> **WHAT YOU HAVE TO DO**:
Can you edit the records below, replacing each "Reading right to left" with "Going from right to left" and leaving everything else unchanged?

> **ENTRIES PROVIDED**:
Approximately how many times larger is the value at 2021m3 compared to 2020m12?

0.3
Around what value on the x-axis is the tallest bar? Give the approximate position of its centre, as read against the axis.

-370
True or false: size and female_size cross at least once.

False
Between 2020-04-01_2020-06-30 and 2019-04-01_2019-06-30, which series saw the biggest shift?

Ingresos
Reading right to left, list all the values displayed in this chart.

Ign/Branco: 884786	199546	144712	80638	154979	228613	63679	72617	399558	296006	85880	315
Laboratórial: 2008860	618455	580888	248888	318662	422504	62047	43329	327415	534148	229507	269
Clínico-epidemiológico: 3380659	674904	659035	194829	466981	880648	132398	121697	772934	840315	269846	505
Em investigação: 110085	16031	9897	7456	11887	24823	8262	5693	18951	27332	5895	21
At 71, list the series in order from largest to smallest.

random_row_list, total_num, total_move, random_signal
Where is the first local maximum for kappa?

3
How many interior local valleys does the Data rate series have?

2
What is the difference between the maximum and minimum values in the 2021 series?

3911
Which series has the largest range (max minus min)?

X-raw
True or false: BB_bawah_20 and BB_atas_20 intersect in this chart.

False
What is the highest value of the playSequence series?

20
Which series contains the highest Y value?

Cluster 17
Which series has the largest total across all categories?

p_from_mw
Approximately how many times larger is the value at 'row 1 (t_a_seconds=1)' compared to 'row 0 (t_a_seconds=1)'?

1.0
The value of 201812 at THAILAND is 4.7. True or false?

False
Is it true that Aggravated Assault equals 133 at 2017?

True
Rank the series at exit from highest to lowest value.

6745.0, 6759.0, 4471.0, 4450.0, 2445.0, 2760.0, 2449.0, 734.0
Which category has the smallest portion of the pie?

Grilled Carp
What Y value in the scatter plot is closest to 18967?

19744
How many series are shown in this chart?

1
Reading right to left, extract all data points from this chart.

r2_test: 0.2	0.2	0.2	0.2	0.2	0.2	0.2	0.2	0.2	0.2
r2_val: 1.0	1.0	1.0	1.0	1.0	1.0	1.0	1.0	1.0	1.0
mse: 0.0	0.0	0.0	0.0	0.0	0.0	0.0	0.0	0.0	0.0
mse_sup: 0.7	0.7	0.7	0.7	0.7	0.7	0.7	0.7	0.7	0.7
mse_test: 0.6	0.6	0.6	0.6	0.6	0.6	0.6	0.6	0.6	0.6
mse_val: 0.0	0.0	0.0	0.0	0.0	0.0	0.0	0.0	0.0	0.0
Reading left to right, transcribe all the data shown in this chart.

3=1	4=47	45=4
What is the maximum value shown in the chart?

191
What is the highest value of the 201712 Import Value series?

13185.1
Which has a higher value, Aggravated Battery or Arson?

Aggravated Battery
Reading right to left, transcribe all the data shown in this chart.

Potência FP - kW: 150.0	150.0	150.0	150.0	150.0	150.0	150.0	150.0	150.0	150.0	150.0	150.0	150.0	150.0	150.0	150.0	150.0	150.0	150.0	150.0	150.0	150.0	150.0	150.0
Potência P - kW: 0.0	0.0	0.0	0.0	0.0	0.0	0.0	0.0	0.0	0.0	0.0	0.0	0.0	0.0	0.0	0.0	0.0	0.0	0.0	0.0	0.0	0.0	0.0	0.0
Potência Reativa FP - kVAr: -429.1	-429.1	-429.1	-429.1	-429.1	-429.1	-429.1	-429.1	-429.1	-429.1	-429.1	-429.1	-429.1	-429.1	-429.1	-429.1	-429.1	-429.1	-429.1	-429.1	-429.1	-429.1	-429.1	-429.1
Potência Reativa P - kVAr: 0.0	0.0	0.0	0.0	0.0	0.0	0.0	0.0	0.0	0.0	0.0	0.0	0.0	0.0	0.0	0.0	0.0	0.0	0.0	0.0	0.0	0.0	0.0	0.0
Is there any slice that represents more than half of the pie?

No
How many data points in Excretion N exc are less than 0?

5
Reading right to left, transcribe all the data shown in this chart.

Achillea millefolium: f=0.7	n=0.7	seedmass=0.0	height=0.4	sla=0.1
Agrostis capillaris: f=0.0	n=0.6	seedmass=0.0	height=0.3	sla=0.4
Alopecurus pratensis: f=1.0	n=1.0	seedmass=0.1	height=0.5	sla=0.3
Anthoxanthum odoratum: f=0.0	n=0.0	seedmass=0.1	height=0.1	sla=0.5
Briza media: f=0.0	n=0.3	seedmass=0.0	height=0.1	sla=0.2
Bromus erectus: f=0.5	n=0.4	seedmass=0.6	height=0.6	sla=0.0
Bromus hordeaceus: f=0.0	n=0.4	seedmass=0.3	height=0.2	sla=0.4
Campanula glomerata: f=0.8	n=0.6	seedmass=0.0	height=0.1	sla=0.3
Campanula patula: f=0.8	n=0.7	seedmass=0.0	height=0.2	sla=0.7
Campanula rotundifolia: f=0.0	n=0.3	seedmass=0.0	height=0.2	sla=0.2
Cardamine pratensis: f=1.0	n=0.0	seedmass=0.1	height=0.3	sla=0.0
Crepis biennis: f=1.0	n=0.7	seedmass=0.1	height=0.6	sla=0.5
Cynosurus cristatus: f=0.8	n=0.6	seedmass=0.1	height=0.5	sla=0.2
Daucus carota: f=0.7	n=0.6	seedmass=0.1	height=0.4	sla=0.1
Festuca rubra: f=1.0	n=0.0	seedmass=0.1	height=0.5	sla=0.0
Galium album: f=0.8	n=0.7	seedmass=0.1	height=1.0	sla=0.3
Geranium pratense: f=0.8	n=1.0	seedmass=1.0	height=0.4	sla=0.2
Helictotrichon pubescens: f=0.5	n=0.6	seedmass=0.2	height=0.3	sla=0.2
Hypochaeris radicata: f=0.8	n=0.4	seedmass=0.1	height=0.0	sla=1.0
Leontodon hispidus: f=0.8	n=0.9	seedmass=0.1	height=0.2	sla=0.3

> **ANSWER TO THIS TASK**:
Approximately how many times larger is the value at 2021m3 compared to 2020m12?

0.3
Around what value on the x-axis is the tallest bar? Give the approximate position of its centre, as read against the axis.

-370
True or false: size and female_size cross at least once.

False
Between 2020-04-01_2020-06-30 and 2019-04-01_2019-06-30, which series saw the biggest shift?

Ingresos
Going from right to left, list all the values displayed in this chart.

Ign/Branco: 884786	199546	144712	80638	154979	228613	63679	72617	399558	296006	85880	315
Laboratórial: 2008860	618455	580888	248888	318662	422504	62047	43329	327415	534148	229507	269
Clínico-epidemiológico: 3380659	674904	659035	194829	466981	880648	132398	121697	772934	840315	269846	505
Em investigação: 110085	16031	9897	7456	11887	24823	8262	5693	18951	27332	5895	21
At 71, list the series in order from largest to smallest.

random_row_list, total_num, total_move, random_signal
Where is the first local maximum for kappa?

3
How many interior local valleys does the Data rate series have?

2
What is the difference between the maximum and minimum values in the 2021 series?

3911
Which series has the largest range (max minus min)?

X-raw
True or false: BB_bawah_20 and BB_atas_20 intersect in this chart.

False
What is the highest value of the playSequence series?

20
Which series contains the highest Y value?

Cluster 17
Which series has the largest total across all categories?

p_from_mw
Approximately how many times larger is the value at 'row 1 (t_a_seconds=1)' compared to 'row 0 (t_a_seconds=1)'?

1.0
The value of 201812 at THAILAND is 4.7. True or false?

False
Is it true that Aggravated Assault equals 133 at 2017?

True
Rank the series at exit from highest to lowest value.

6745.0, 6759.0, 4471.0, 4450.0, 2445.0, 2760.0, 2449.0, 734.0
Which category has the smallest portion of the pie?

Grilled Carp
What Y value in the scatter plot is closest to 18967?

19744
How many series are shown in this chart?

1
Going from right to left, extract all data points from this chart.

r2_test: 0.2	0.2	0.2	0.2	0.2	0.2	0.2	0.2	0.2	0.2
r2_val: 1.0	1.0	1.0	1.0	1.0	1.0	1.0	1.0	1.0	1.0
mse: 0.0	0.0	0.0	0.0	0.0	0.0	0.0	0.0	0.0	0.0
mse_sup: 0.7	0.7	0.7	0.7	0.7	0.7	0.7	0.7	0.7	0.7
mse_test: 0.6	0.6	0.6	0.6	0.6	0.6	0.6	0.6	0.6	0.6
mse_val: 0.0	0.0	0.0	0.0	0.0	0.0	0.0	0.0	0.0	0.0
Reading left to right, transcribe all the data shown in this chart.

3=1	4=47	45=4
What is the maximum value shown in the chart?

191
What is the highest value of the 201712 Import Value series?

13185.1
Which has a higher value, Aggravated Battery or Arson?

Aggravated Battery
Going from right to left, transcribe all the data shown in this chart.

Potência FP - kW: 150.0	150.0	150.0	150.0	150.0	150.0	150.0	150.0	150.0	150.0	150.0	150.0	150.0	150.0	150.0	150.0	150.0	150.0	150.0	150.0	150.0	150.0	150.0	150.0
Potência P - kW: 0.0	0.0	0.0	0.0	0.0	0.0	0.0	0.0	0.0	0.0	0.0	0.0	0.0	0.0	0.0	0.0	0.0	0.0	0.0	0.0	0.0	0.0	0.0	0.0
Potência Reativa FP - kVAr: -429.1	-429.1	-429.1	-429.1	-429.1	-429.1	-429.1	-429.1	-429.1	-429.1	-429.1	-429.1	-429.1	-429.1	-429.1	-429.1	-429.1	-429.1	-429.1	-429.1	-429.1	-429.1	-429.1	-429.1
Potência Reativa P - kVAr: 0.0	0.0	0.0	0.0	0.0	0.0	0.0	0.0	0.0	0.0	0.0	0.0	0.0	0.0	0.0	0.0	0.0	0.0	0.0	0.0	0.0	0.0	0.0	0.0
Is there any slice that represents more than half of the pie?

No
How many data points in Excretion N exc are less than 0?

5
Going from right to left, transcribe all the data shown in this chart.

Achillea millefolium: f=0.7	n=0.7	seedmass=0.0	height=0.4	sla=0.1
Agrostis capillaris: f=0.0	n=0.6	seedmass=0.0	height=0.3	sla=0.4
Alopecurus pratensis: f=1.0	n=1.0	seedmass=0.1	height=0.5	sla=0.3
Anthoxanthum odoratum: f=0.0	n=0.0	seedmass=0.1	height=0.1	sla=0.5
Briza media: f=0.0	n=0.3	seedmass=0.0	height=0.1	sla=0.2
Bromus erectus: f=0.5	n=0.4	seedmass=0.6	height=0.6	sla=0.0
Bromus hordeaceus: f=0.0	n=0.4	seedmass=0.3	height=0.2	sla=0.4
Campanula glomerata: f=0.8	n=0.6	seedmass=0.0	height=0.1	sla=0.3
Campanula patula: f=0.8	n=0.7	seedmass=0.0	height=0.2	sla=0.7
Campanula rotundifolia: f=0.0	n=0.3	seedmass=0.0	height=0.2	sla=0.2
Cardamine pratensis: f=1.0	n=0.0	seedmass=0.1	height=0.3	sla=0.0
Crepis biennis: f=1.0	n=0.7	seedmass=0.1	height=0.6	sla=0.5
Cynosurus cristatus: f=0.8	n=0.6	seedmass=0.1	height=0.5	sla=0.2
Daucus carota: f=0.7	n=0.6	seedmass=0.1	height=0.4	sla=0.1
Festuca rubra: f=1.0	n=0.0	seedmass=0.1	height=0.5	sla=0.0
Galium album: f=0.8	n=0.7	seedmass=0.1	height=1.0	sla=0.3
Geranium pratense: f=0.8	n=1.0	seedmass=1.0	height=0.4	sla=0.2
Helictotrichon pubescens: f=0.5	n=0.6	seedmass=0.2	height=0.3	sla=0.2
Hypochaeris radicata: f=0.8	n=0.4	seedmass=0.1	height=0.0	sla=1.0
Leontodon hispidus: f=0.8	n=0.9	seedmass=0.1	height=0.2	sla=0.3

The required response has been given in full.